Retail is still alive, but it is becoming more fragmented and digital. The winners of this space will have to provide a more curated in-store experience and utilize social media to thrive. Aritiza is an early adapter in the changing retail landscape and will continue to win over a younger audience. They have a runway for 5-7 years; if they can continue to execute, I see them growing steadily. As we have seen with the rise of Lululemon, having a dedicated niche following can easily grow to a much larger audience quickly.

I have talked about the term”curated shopping experience.” Let me put more color to that. Gen X and Boomers didn’t need a customized shopping experience because the circle of people they interacted with was much smaller. With the rise of social media and technology, the average person’s friend group is much larger. Gen Z needs to have a more revolving and unique wardrobe. Previously, going to Bloomingdale’s or Macy’s was acceptable, but these companies have seen their brands degrade. Women today have way more options, and Aritzia fills a space where consumers demand a more personable experience.

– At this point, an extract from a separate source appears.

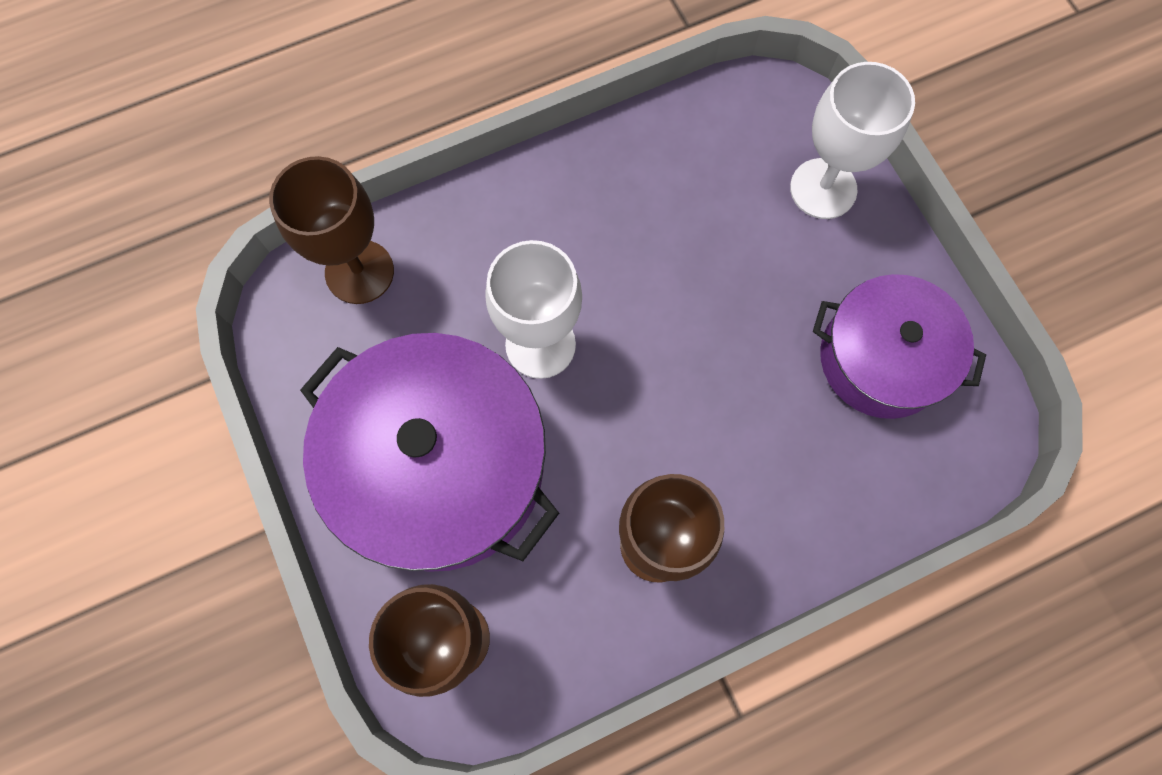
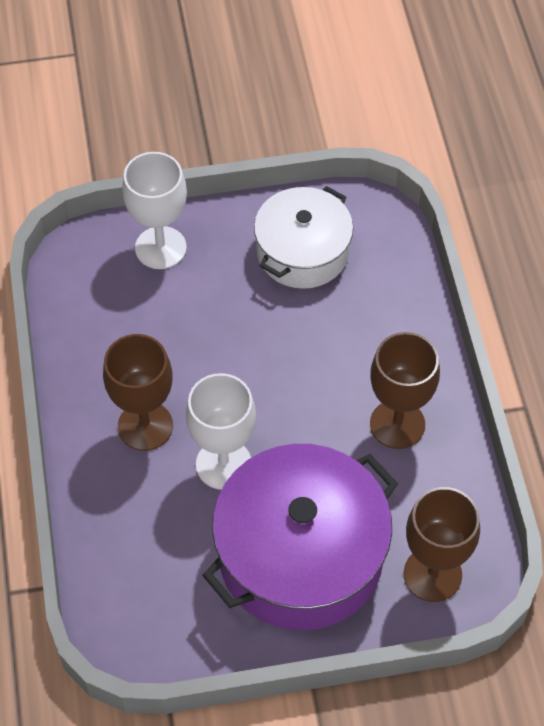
camera: 75 degrees left, 15 degrees down
brown goblet [269,156,394,304] -> brown goblet moved to [103,334,173,451]
purple pot [813,274,986,419] -> white pot [254,186,353,289]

Most importantly, we have seen a steady rise in women’s earnings. Given that America is a nation of spenders and not savers, women will not spend more on discounted or cheap clothing but on the everyday luxury/luxury category. Aritizia’s target audience will continue to buy more quality apparel, and their spending in this category will increase.

My thesis is relatively simple. The more women earn and spend their time on social media, the better a company like Aritzia does financially. It’s a perfect compliment to my investment in Revolve Group. If either of these two companies can see expanding growth in their men’s segment or products outside of apparel, it can become a real home-run investment.